The hold-up brought a customs officer to the scene. What was going on, he wanted to know. This person says that all this stuff costs less than 500 rupees, said the agent. The officer asked me where I worked. I said with Tatas. “If this gentleman says he has spent less than 500 rupees, he has spent less than 500 rupees,” said the officer to the agent. “He works for Tatas, and Tata people always tell the truth”.

That was the reputation of Tatas even then when business people in India were generally not respected. But values of moral integrity were not all that Tatas were respected for. The principles by which the Group has worked since its inception a century ago have been described in The Creation of Wealth, Russi Lala’s history of the Tata Group.

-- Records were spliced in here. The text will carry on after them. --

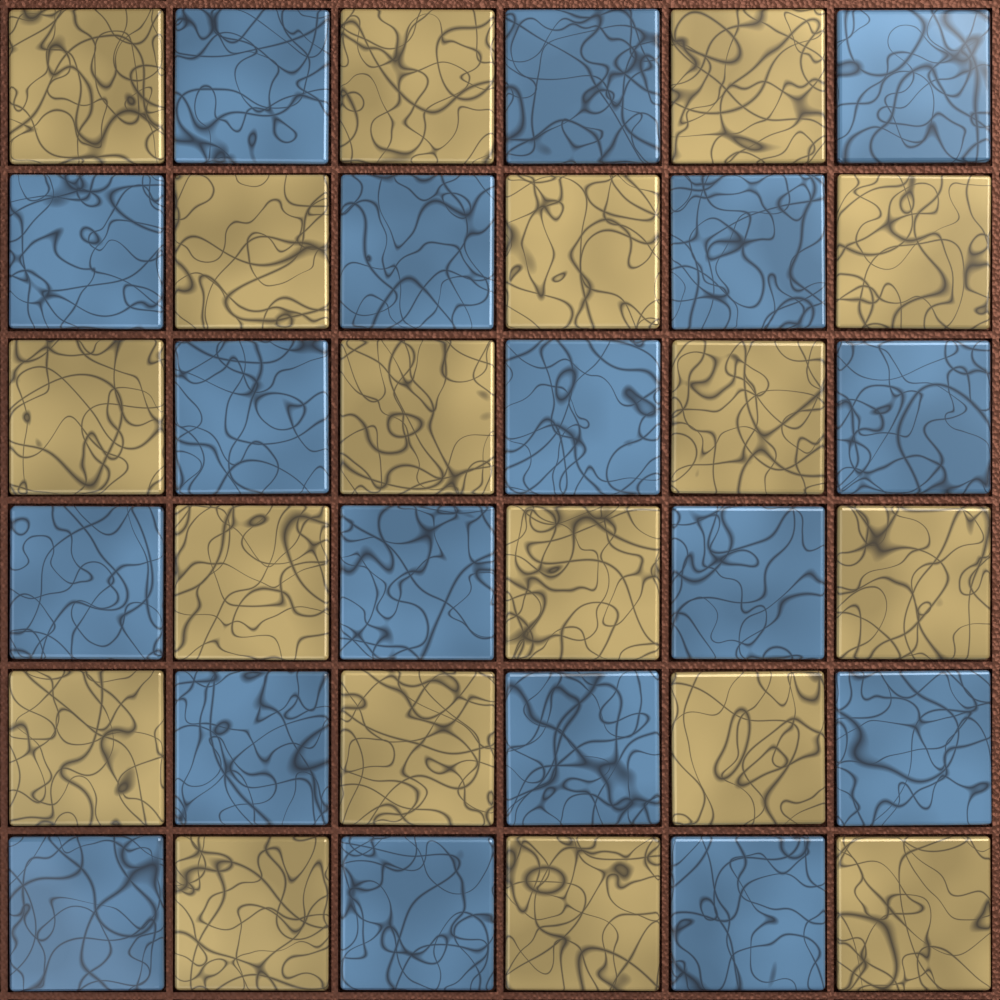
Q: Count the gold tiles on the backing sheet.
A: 18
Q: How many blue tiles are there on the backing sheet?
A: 18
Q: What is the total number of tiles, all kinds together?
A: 36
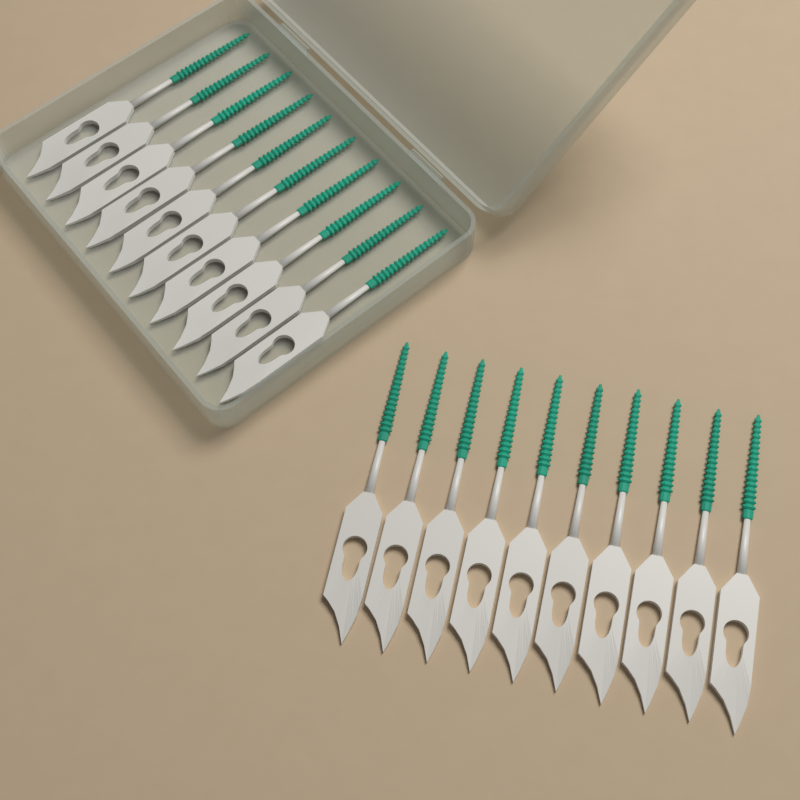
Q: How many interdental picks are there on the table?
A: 20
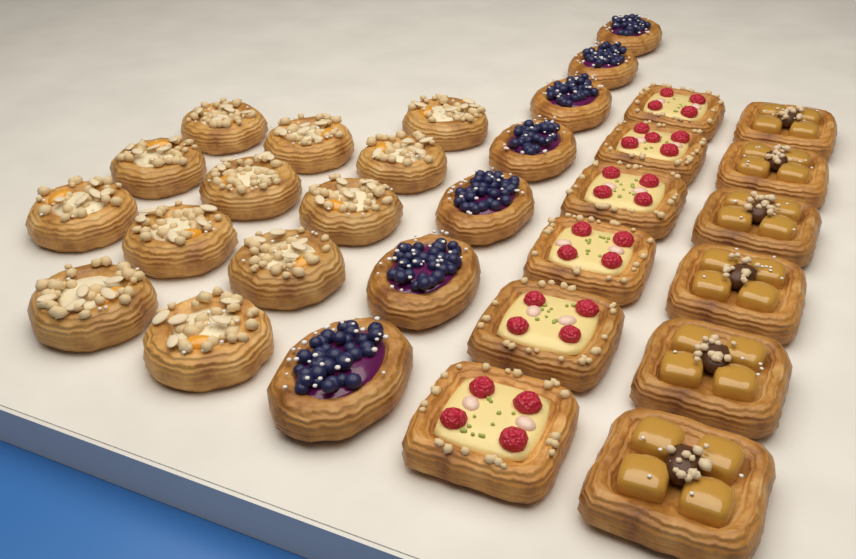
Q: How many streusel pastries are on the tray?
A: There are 12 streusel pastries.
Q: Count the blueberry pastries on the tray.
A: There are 7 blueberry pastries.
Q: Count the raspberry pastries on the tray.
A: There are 6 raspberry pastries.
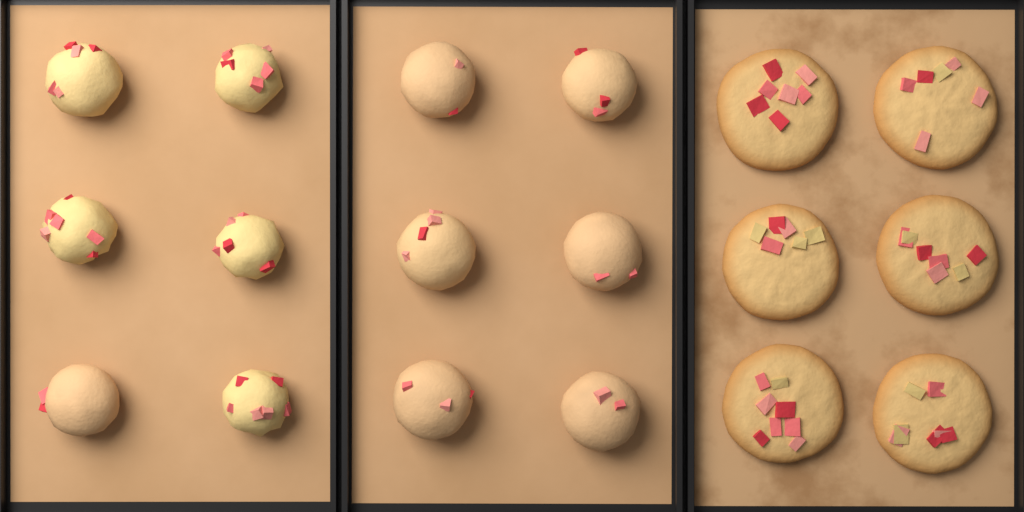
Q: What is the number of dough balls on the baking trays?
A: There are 12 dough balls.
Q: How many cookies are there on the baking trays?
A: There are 6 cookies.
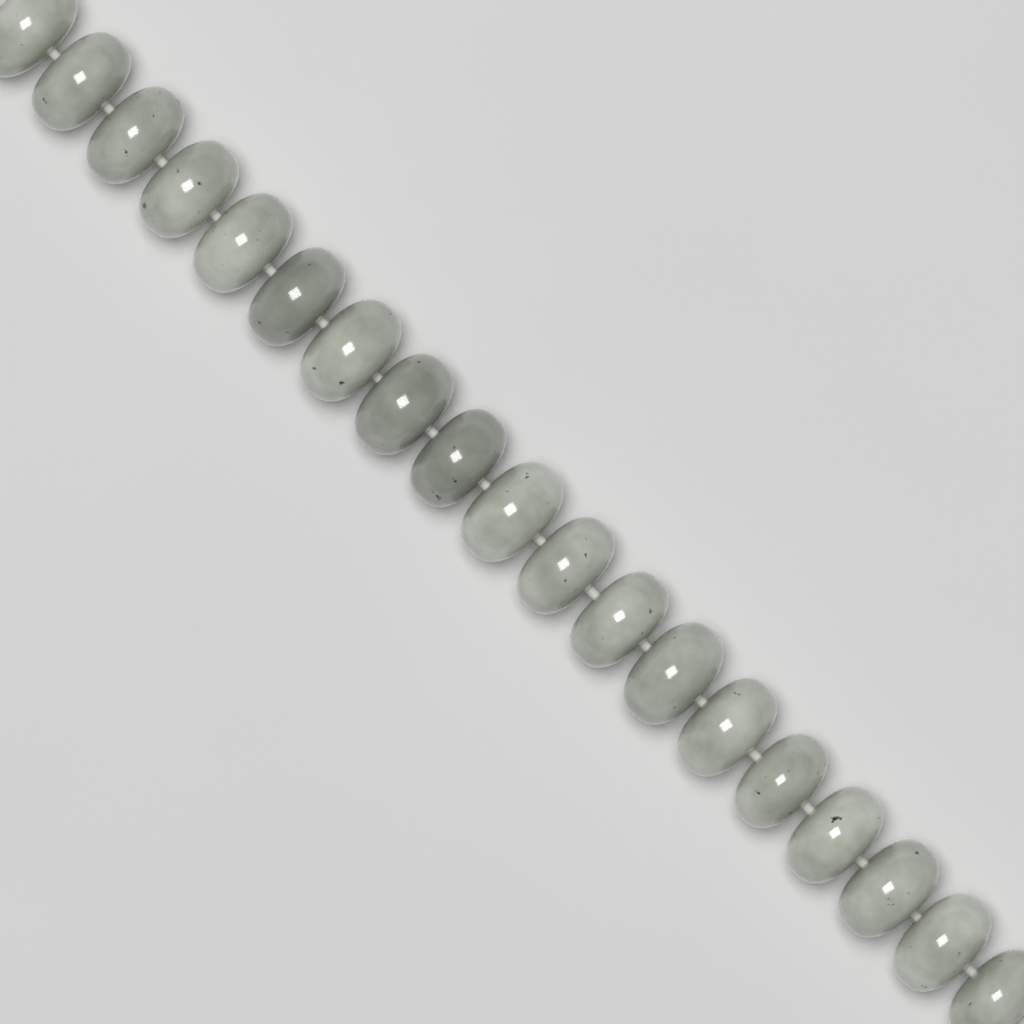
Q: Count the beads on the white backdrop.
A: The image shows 19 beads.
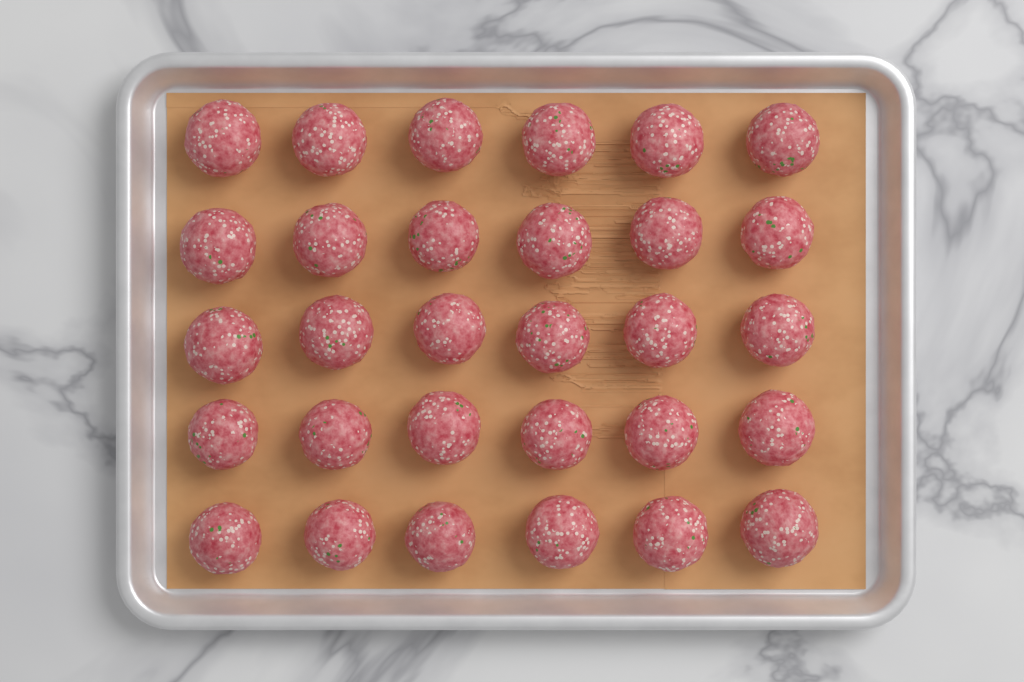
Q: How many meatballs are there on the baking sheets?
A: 30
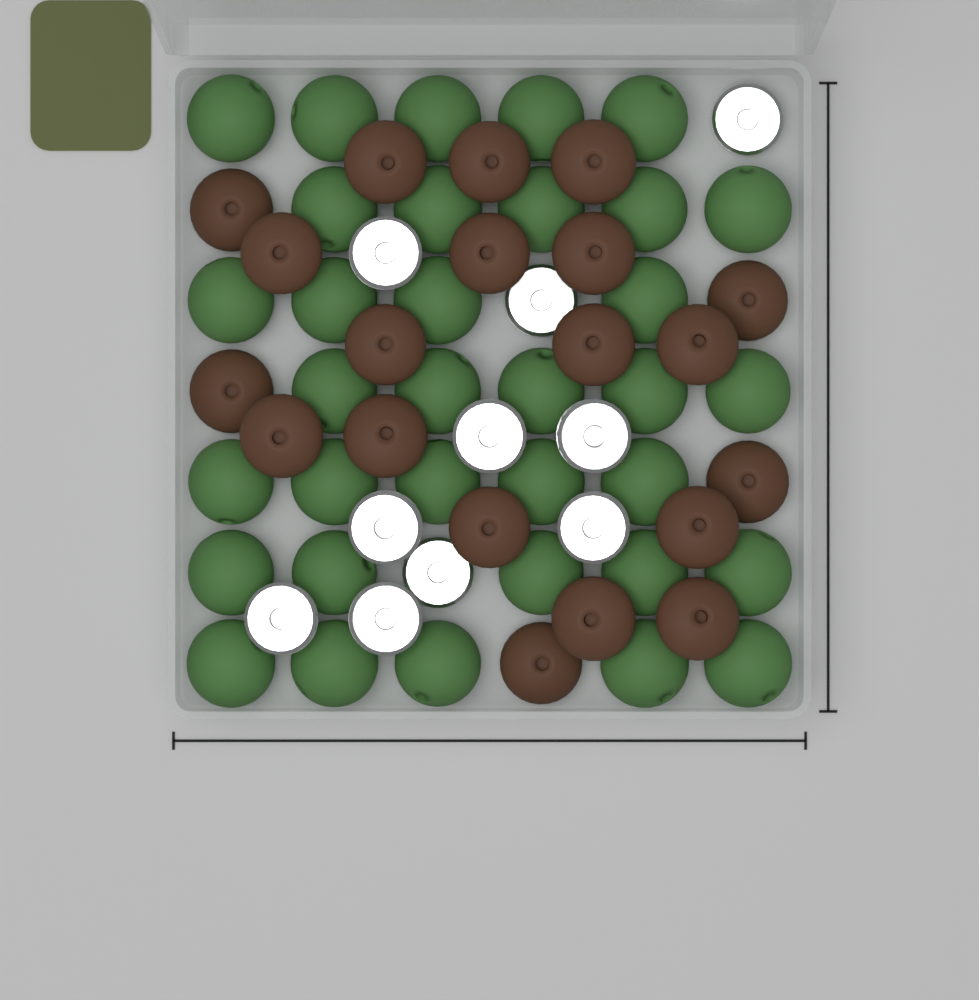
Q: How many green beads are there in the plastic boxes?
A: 34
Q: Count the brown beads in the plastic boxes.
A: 20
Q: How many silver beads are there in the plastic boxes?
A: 10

Tatas pursued the creation of not personal wealth, but wealth for society broadly. That broad society has included the many small shareholders without whose faith the steelworks in Jamshedpur could not have been built. It has also included the local communities in which the company operated. And the customers for whom Tatas created products in India that they could not have obtained otherwise.

And the country also, to which Tata’s have contributed many institutions of research and higher education. No wonder that one or even two Tata companies have always appeared in the top three positions in BusinessWorld’s surveys of the most respected Indian companies since the inception of that survey in the 1980s.

The Tatas have sometimes been described, pejoratively as ‘socialists’ to distinguish them from genuine ‘capitalists’. Hy Minsky, the economist said, “There are as many kinds of capitalism as Heinz has pickles”. Wall Street does not seem to recognise this though. Some varieties are stakeholder capitalism, shareholder capitalism, and CEO capitalism.

The pendulum seems to have swung too far in the United States towards CEO capitalism. CEOs have been venerated in the western media as the gods behind the success of their companies. They have great power over their boards. And they have been grossly over compensated. “Now capitalism has to be saved from CEOs”, as someone put it.

Capitalism is about the creation of wealth. But wealth for whom? The answer to that question suggests the type of capitalist you are. The Tatas are also capitalists, but of a different ilk to those that are causing the breakdown of trust in business in the west.

Tatas are not always right. But the values they stand for have been visible in their actions over decades.

The Aspen Seminar on the Challenges of Global Capitalism last August was held amidst a spate of business scandals in the US and Europe. The seminar began with a case study of the challenge the Tatas, a business organisation greatly trusted by society in India, often faces in getting the respect it deserves from business analysts seeing the world according to US business norms.

The seminar debated many issues of global import including poverty, the environment, and the role of business corporations. Speaking eloquently at the end, Shirley Williams of the British House of Lords said, “God help us if we cannot learn to respect institutions like the Tatas of India.” Amen.